Prominent Kurdish lawyer and human rights advocate Eren Keskin told daily Yeni Özgür Politika newspaper that the reasoning by an appeals court that she was “not a national or domestic human rights defender” was ridiculous.
An Istanbul court used the phrase, made popular by Turkish President Recep Tayyip Erdoğan to refer to ideologies that agree with his ruling Justice and Development Party’s (AKP), as it approved a six year and three month prison sentence against the lawyer in the Özgür Gündem newspaper trial for ‘membership of a terrorist organisation’.
The judge who made this decision “must be unaware of the European Convention on Human Rights (ECHR)”, Keskin said. “A signatory state to the ECHR cannot speak of domestic and national human rights.

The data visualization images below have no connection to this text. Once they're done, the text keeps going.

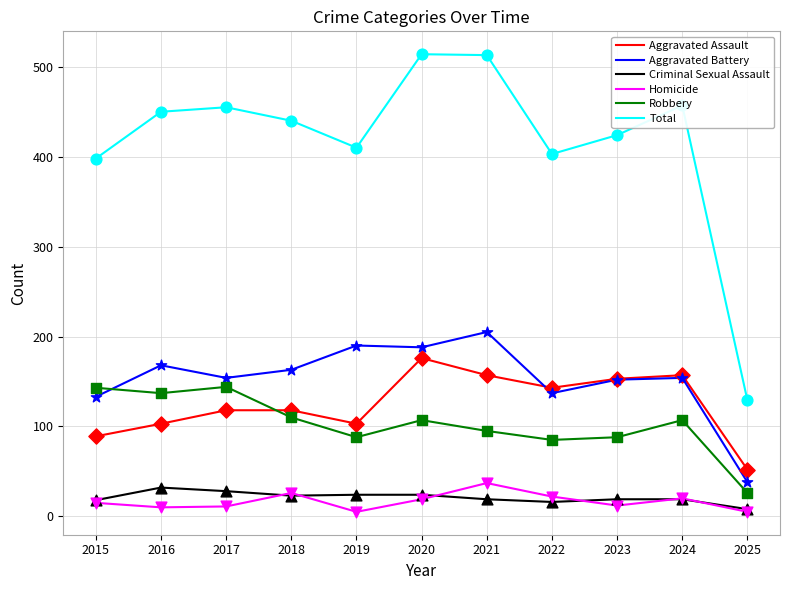

Is the value of Aggravated Assault at 2019 greater than the value of Total at 2017?

No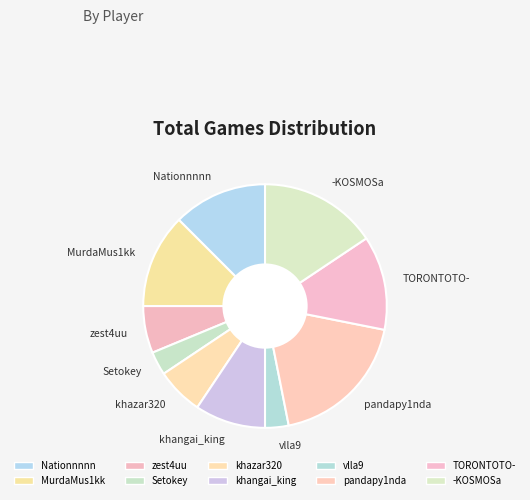

How many slices are in this pie chart?

10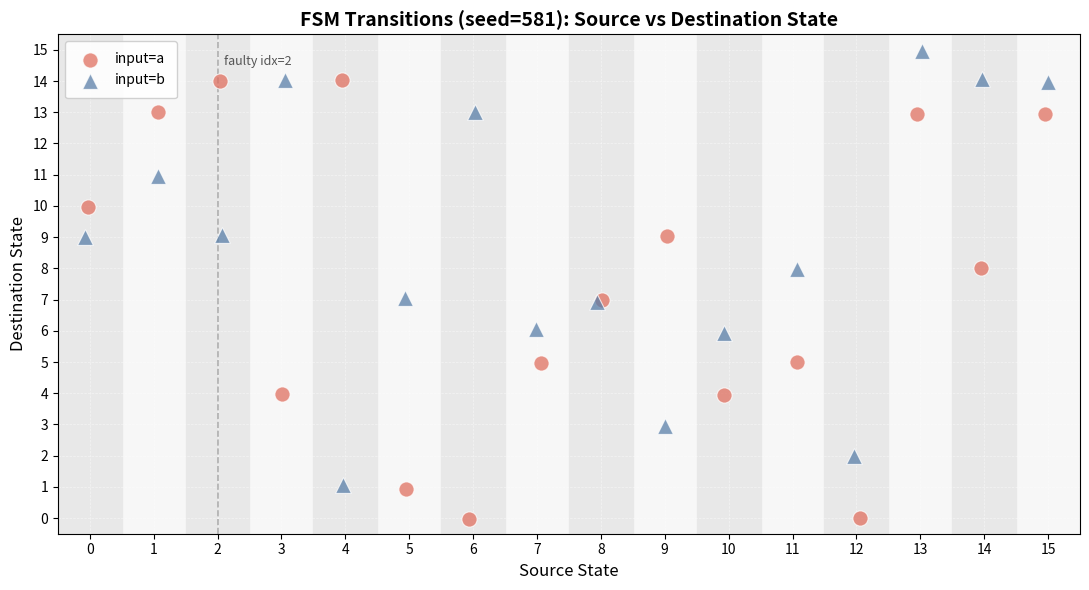

Which series contains the lowest Y value?

input=a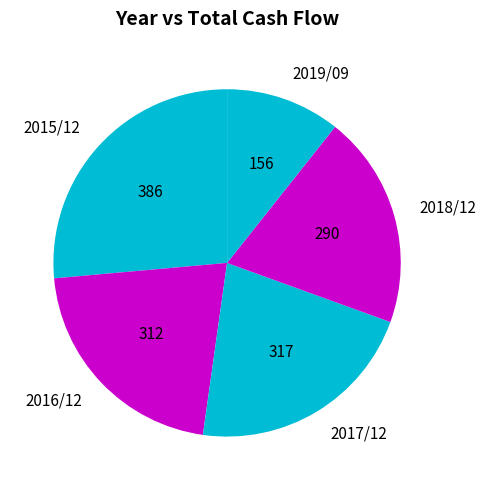

Which has a higher value, 2015/12 or 2016/12?

2015/12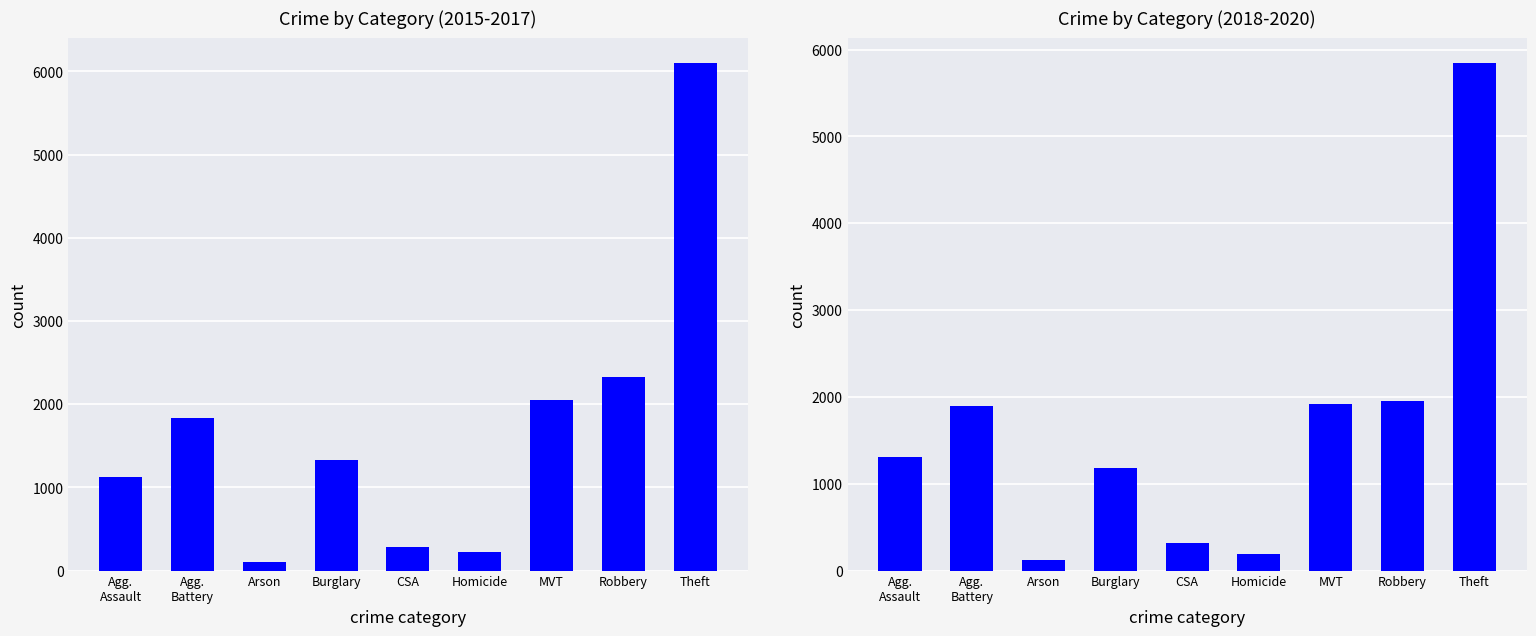

What is the label of the 2nd bar from the right?

Robbery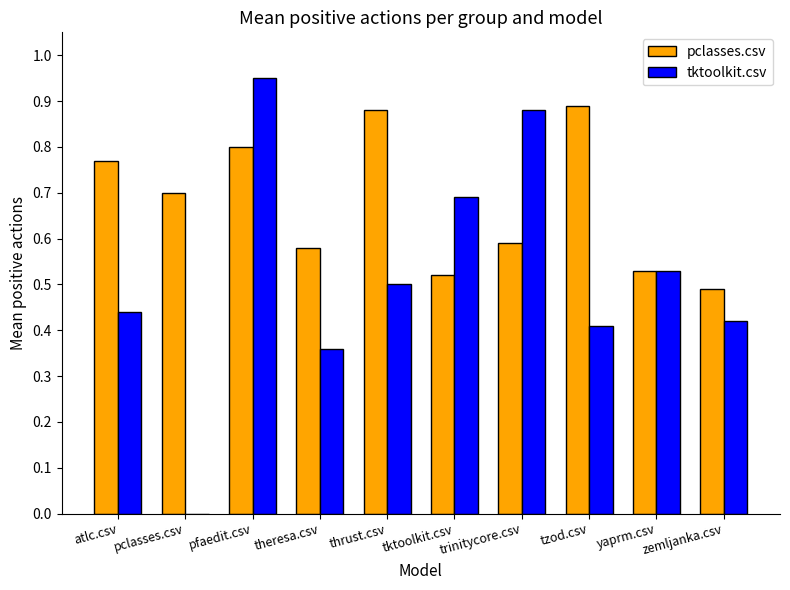

Which series has the widest spread of values?

tktoolkit.csv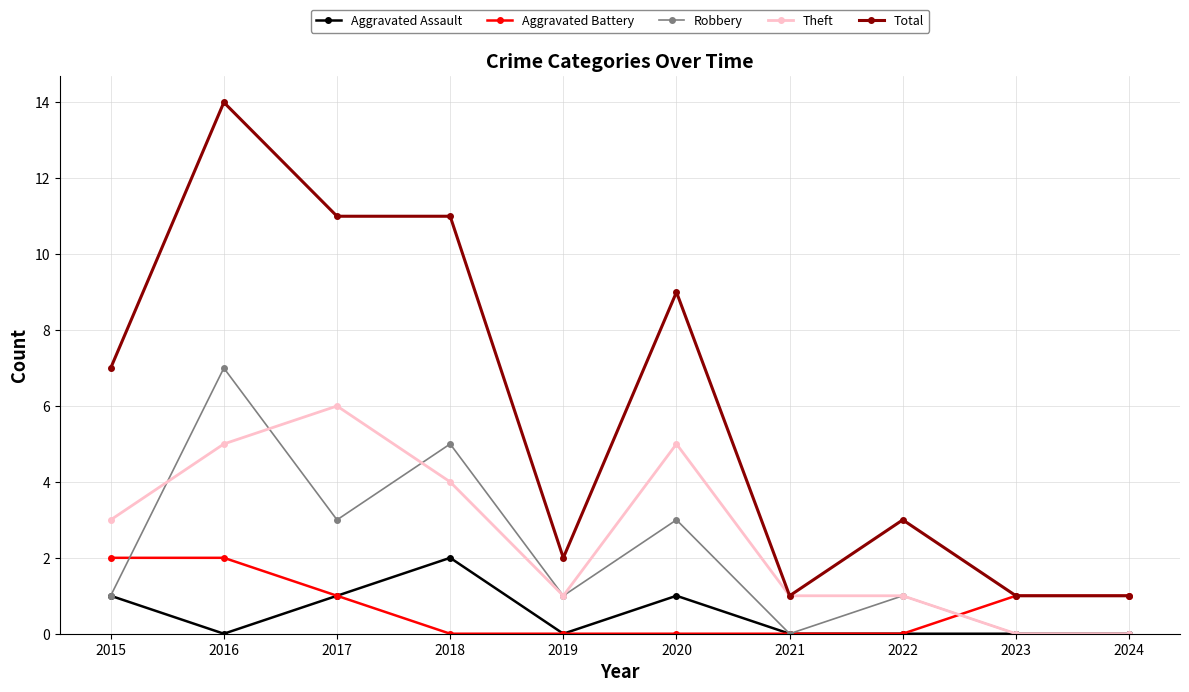

How many times do Theft and Aggravated Battery cross each other?

1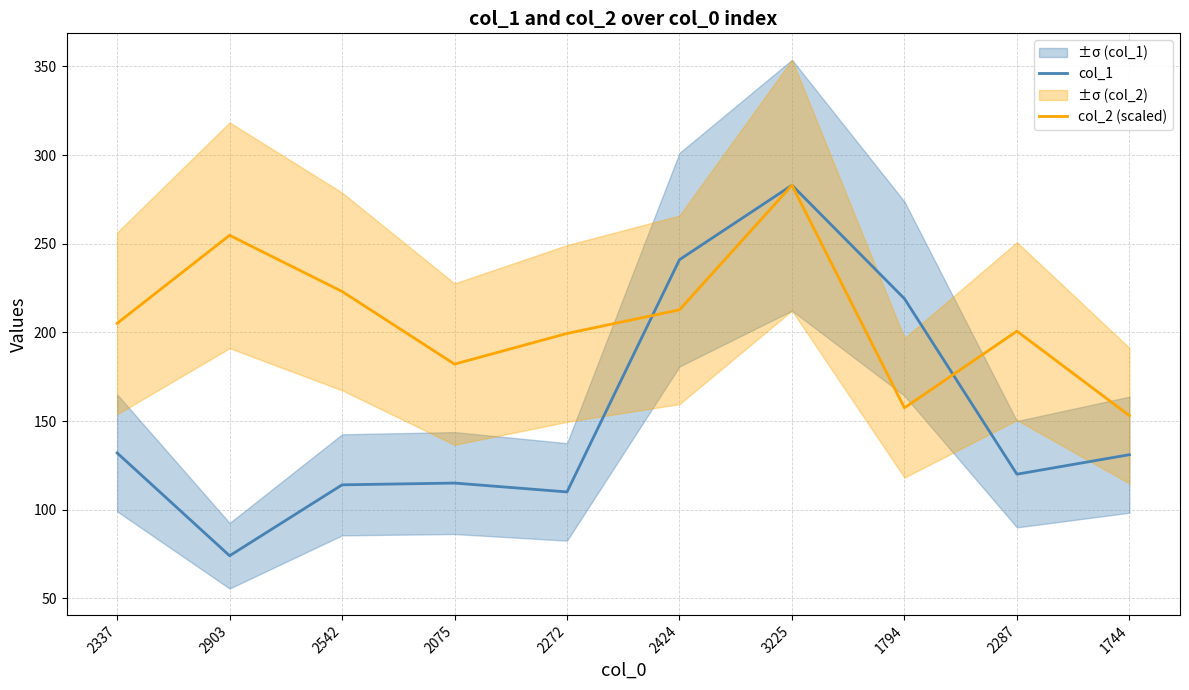

What is the difference between the col_2 (scaled) values at 3225 and 2903?

28.3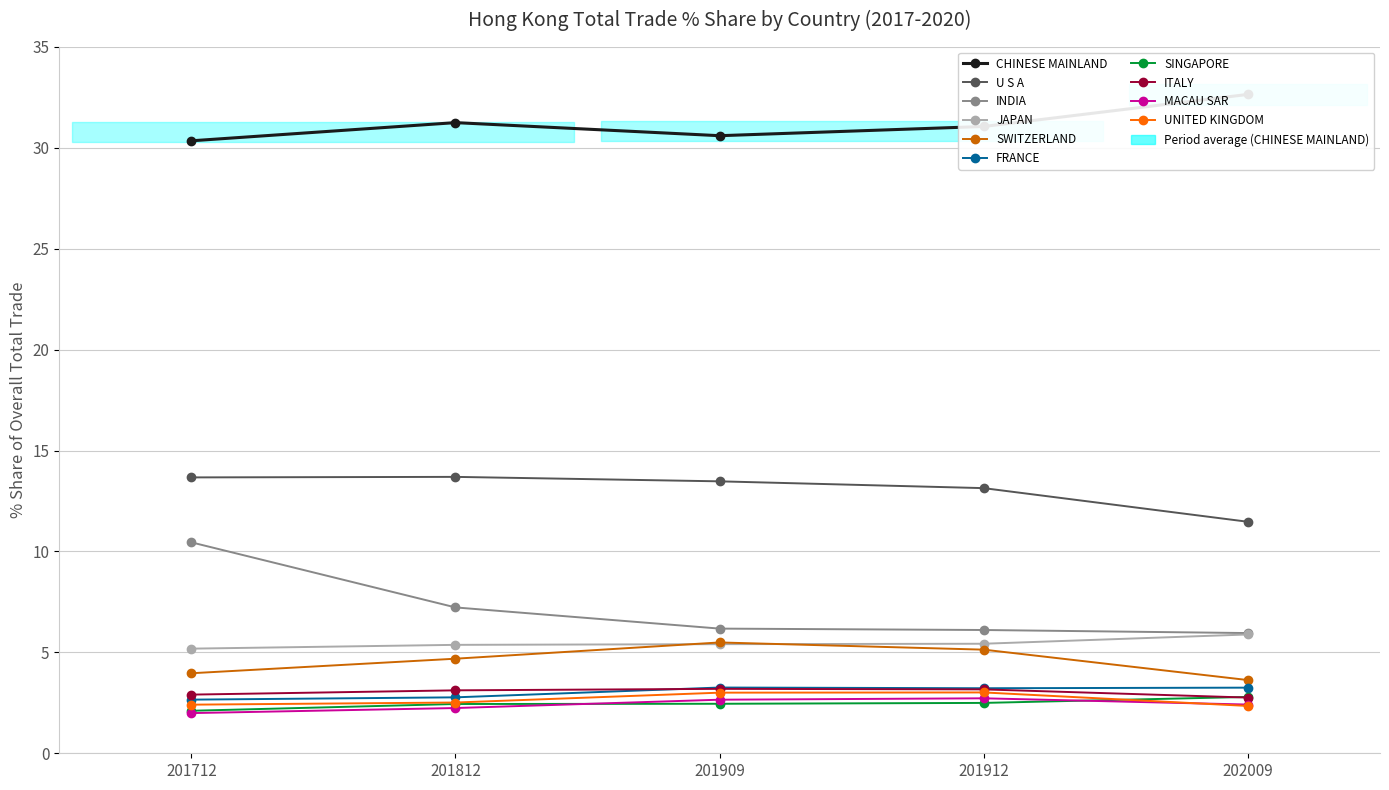

Which has a higher value, ITALY or CHINESE MAINLAND?

CHINESE MAINLAND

Human rights are universal and guaranteed by these states.”
No lawyer could make sense of the details in the ruling, “because there is no such law”, she added.
“This reasoning tells me I’m being punished for not being ‘local’. That I am punished because I uphold universal law,” she said.
Erdoğan uses the phrase in contrast to actors he deems to be under foreign influence, often against democracy and human rights defenders.
The prison sentence was issued over Keskin acting as the editor-in-chief of Özgür Gündem , as part of a solidarity campaign against the shutting down of the pro-Kurdish newspaper.
The court said in the ruling:
“Taking the defendants’ statements and Özgür Gündem’s editorial policy together, it has been determined that the defendants have attempted to eliminate public security over human rights and defending human rights, that they have been mouthpieces for an organisation that engages in bloodshed and to that end attempted to clear the organisation’s name, while working to make the state and security forces look as a mechanism that acts monstrously.”
It also called for a search for a new “true and national understanding of human rights that ensures the perpetuation of the Turkish state, without causing Turkish citizens fear for their security”. Human rights should be based on the experience and accumulation of Turkey’s ancient traditions, it said.